### What you need to do
Copy out, word for word, the lines of the rows below that fall between the line holding "After each view, print" and the line holding "0.348324, 0.936210, 0.377796]]", both included. Leave the pictures out of your copy.

+++ Data listing

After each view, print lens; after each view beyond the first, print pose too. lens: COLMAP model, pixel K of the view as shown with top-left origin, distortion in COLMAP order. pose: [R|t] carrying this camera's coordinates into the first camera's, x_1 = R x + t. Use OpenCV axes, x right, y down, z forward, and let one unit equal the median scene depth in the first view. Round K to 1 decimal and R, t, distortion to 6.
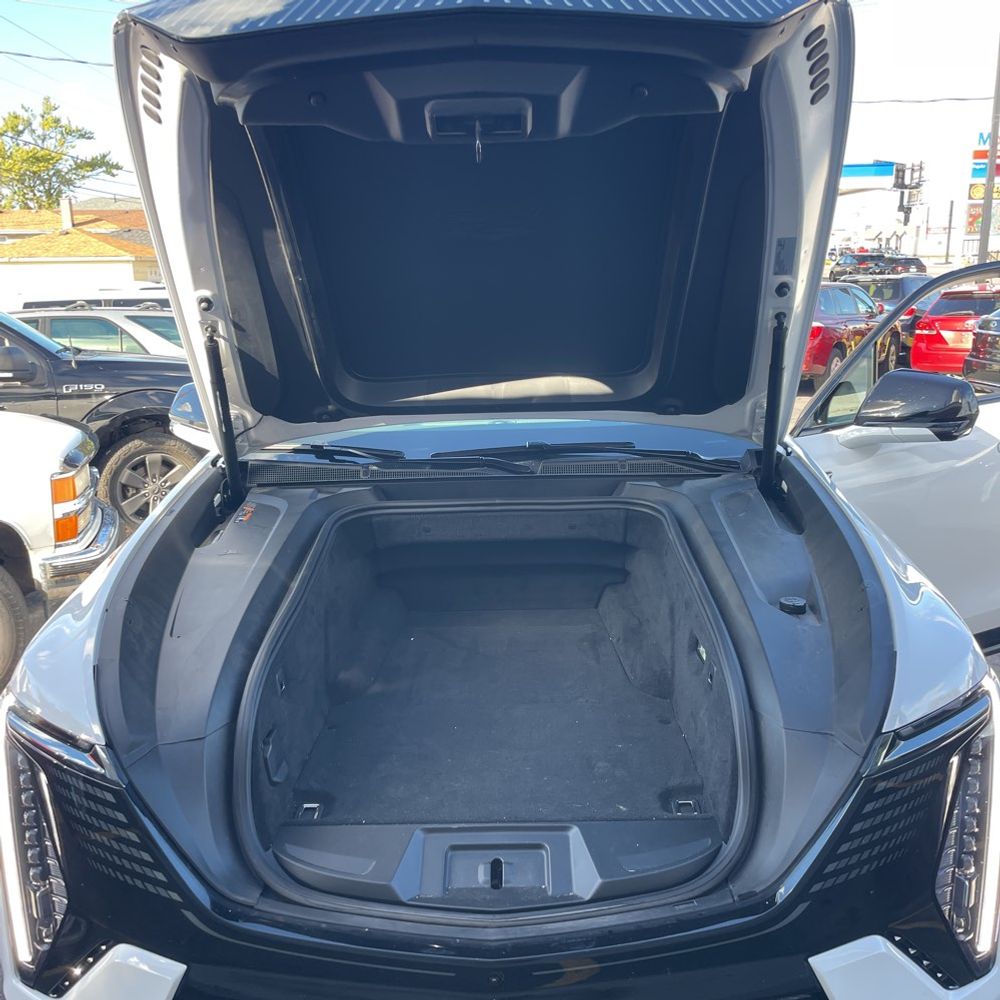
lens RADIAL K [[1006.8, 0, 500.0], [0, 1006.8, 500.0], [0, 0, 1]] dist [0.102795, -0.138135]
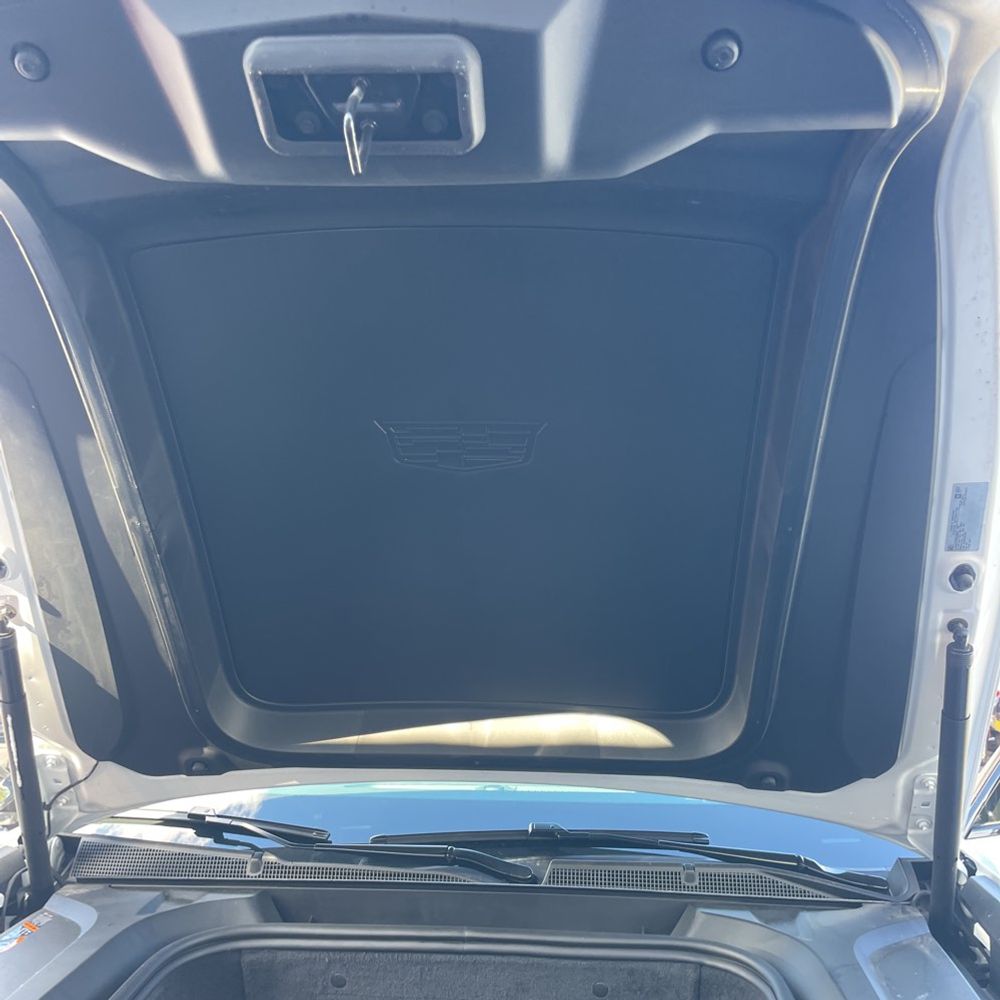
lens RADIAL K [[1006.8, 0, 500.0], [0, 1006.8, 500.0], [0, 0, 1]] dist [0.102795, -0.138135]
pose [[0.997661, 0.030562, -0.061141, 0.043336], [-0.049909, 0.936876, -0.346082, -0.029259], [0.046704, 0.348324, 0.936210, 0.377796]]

++++++
+++ Data listing

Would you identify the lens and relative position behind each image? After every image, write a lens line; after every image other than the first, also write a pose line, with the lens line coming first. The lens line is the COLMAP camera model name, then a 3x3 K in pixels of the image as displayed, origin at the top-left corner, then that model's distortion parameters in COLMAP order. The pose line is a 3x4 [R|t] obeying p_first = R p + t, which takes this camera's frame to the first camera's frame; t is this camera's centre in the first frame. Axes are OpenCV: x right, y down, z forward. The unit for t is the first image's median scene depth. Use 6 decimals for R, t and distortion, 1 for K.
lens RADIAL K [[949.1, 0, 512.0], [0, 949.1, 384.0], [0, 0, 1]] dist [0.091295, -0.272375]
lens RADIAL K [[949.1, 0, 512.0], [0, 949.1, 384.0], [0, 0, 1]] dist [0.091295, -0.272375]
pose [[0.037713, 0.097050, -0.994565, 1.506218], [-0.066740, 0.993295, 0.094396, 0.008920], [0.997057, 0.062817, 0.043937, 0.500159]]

++++++
+++ Data listing

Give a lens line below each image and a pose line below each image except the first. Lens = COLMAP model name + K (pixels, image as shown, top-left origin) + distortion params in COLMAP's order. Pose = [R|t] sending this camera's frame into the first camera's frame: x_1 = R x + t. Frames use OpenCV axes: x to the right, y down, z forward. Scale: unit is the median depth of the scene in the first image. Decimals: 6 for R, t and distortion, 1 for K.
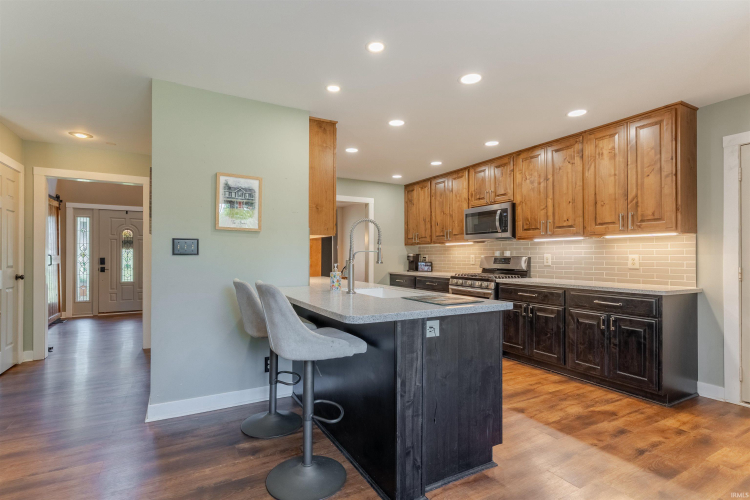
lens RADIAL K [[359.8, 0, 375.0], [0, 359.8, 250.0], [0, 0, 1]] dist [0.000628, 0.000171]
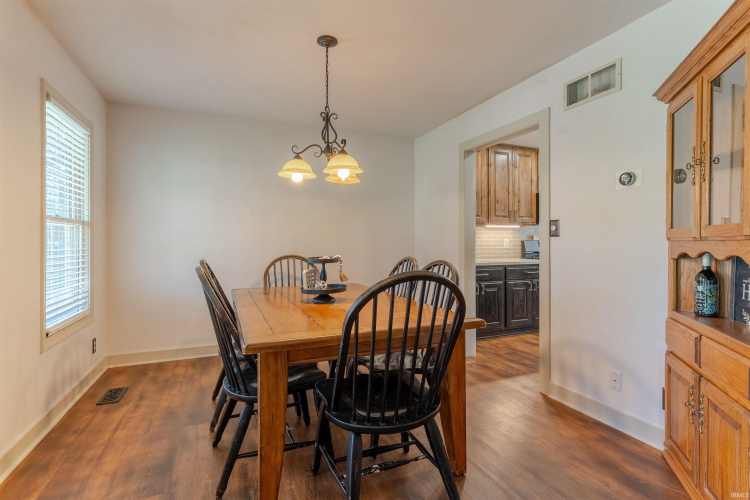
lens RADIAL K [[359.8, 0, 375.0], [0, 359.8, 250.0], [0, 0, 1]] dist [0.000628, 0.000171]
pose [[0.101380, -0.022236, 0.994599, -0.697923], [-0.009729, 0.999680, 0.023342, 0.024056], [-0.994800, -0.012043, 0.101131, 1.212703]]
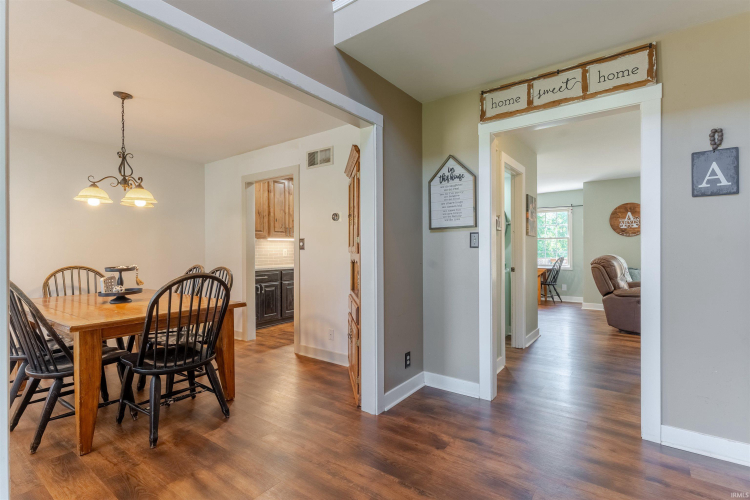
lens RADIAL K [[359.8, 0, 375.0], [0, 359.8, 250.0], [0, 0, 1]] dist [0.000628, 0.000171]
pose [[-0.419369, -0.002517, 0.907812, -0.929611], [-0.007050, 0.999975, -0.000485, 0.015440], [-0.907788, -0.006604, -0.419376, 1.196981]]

++++++

### Task solution
After each view, print lens; after each view beyond the first, print pose too. lens: COLMAP model, pixel K of the view as shown with top-left origin, distortion in COLMAP order. pose: [R|t] carrying this camera's coordinates into the first camera's, x_1 = R x + t. Use OpenCV axes, x right, y down, z forward, and let one unit equal the median scene depth in the first view. Round K to 1 decimal and R, t, distortion to 6.
lens RADIAL K [[1006.8, 0, 500.0], [0, 1006.8, 500.0], [0, 0, 1]] dist [0.102795, -0.138135]
lens RADIAL K [[1006.8, 0, 500.0], [0, 1006.8, 500.0], [0, 0, 1]] dist [0.102795, -0.138135]
pose [[0.997661, 0.030562, -0.061141, 0.043336], [-0.049909, 0.936876, -0.346082, -0.029259], [0.046704, 0.348324, 0.936210, 0.377796]]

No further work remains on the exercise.